Saved data entries:
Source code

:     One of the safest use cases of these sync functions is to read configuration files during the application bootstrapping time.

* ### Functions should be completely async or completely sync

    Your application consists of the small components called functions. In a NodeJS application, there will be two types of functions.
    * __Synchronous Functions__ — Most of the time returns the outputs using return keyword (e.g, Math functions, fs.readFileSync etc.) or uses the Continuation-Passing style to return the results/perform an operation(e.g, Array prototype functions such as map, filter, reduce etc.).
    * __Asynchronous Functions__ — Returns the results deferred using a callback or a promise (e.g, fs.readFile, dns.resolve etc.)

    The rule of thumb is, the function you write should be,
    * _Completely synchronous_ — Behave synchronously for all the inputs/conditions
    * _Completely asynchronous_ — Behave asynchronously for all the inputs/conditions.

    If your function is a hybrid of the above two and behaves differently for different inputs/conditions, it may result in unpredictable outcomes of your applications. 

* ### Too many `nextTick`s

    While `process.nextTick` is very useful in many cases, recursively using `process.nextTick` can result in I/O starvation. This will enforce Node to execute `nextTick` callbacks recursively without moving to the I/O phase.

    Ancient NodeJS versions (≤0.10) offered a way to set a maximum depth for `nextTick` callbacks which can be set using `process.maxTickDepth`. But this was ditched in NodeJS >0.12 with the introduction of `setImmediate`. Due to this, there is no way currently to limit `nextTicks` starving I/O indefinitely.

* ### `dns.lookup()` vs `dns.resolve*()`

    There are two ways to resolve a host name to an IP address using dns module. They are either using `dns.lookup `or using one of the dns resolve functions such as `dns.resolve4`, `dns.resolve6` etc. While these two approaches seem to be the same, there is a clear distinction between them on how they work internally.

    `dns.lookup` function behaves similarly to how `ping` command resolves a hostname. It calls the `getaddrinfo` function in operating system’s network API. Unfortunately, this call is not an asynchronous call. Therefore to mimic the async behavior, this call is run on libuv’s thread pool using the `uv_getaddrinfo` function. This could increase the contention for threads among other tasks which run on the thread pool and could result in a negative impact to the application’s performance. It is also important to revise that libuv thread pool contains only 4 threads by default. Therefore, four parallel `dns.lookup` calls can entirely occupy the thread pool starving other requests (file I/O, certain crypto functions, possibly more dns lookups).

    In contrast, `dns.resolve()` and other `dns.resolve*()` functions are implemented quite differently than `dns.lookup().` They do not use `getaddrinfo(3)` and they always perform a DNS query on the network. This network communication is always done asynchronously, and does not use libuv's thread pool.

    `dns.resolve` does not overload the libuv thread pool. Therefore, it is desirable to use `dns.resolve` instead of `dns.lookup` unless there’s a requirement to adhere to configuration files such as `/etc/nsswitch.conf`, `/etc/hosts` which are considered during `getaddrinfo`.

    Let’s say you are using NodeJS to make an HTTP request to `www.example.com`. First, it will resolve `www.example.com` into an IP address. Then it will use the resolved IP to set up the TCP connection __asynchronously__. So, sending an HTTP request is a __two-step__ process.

Problem to solve:
Copy out every item above again, line for line, without changing anything.

Task answer:
Source code

:     One of the safest use cases of these sync functions is to read configuration files during the application bootstrapping time.

* ### Functions should be completely async or completely sync

    Your application consists of the small components called functions. In a NodeJS application, there will be two types of functions.
    * __Synchronous Functions__ — Most of the time returns the outputs using return keyword (e.g, Math functions, fs.readFileSync etc.) or uses the Continuation-Passing style to return the results/perform an operation(e.g, Array prototype functions such as map, filter, reduce etc.).
    * __Asynchronous Functions__ — Returns the results deferred using a callback or a promise (e.g, fs.readFile, dns.resolve etc.)

    The rule of thumb is, the function you write should be,
    * _Completely synchronous_ — Behave synchronously for all the inputs/conditions
    * _Completely asynchronous_ — Behave asynchronously for all the inputs/conditions.

    If your function is a hybrid of the above two and behaves differently for different inputs/conditions, it may result in unpredictable outcomes of your applications. 

* ### Too many `nextTick`s

    While `process.nextTick` is very useful in many cases, recursively using `process.nextTick` can result in I/O starvation. This will enforce Node to execute `nextTick` callbacks recursively without moving to the I/O phase.

    Ancient NodeJS versions (≤0.10) offered a way to set a maximum depth for `nextTick` callbacks which can be set using `process.maxTickDepth`. But this was ditched in NodeJS >0.12 with the introduction of `setImmediate`. Due to this, there is no way currently to limit `nextTicks` starving I/O indefinitely.

* ### `dns.lookup()` vs `dns.resolve*()`

    There are two ways to resolve a host name to an IP address using dns module. They are either using `dns.lookup `or using one of the dns resolve functions such as `dns.resolve4`, `dns.resolve6` etc. While these two approaches seem to be the same, there is a clear distinction between them on how they work internally.

    `dns.lookup` function behaves similarly to how `ping` command resolves a hostname. It calls the `getaddrinfo` function in operating system’s network API. Unfortunately, this call is not an asynchronous call. Therefore to mimic the async behavior, this call is run on libuv’s thread pool using the `uv_getaddrinfo` function. This could increase the contention for threads among other tasks which run on the thread pool and could result in a negative impact to the application’s performance. It is also important to revise that libuv thread pool contains only 4 threads by default. Therefore, four parallel `dns.lookup` calls can entirely occupy the thread pool starving other requests (file I/O, certain crypto functions, possibly more dns lookups).

    In contrast, `dns.resolve()` and other `dns.resolve*()` functions are implemented quite differently than `dns.lookup().` They do not use `getaddrinfo(3)` and they always perform a DNS query on the network. This network communication is always done asynchronously, and does not use libuv's thread pool.

    `dns.resolve` does not overload the libuv thread pool. Therefore, it is desirable to use `dns.resolve` instead of `dns.lookup` unless there’s a requirement to adhere to configuration files such as `/etc/nsswitch.conf`, `/etc/hosts` which are considered during `getaddrinfo`.

    Let’s say you are using NodeJS to make an HTTP request to `www.example.com`. First, it will resolve `www.example.com` into an IP address. Then it will use the resolved IP to set up the TCP connection __asynchronously__. So, sending an HTTP request is a __two-step__ process.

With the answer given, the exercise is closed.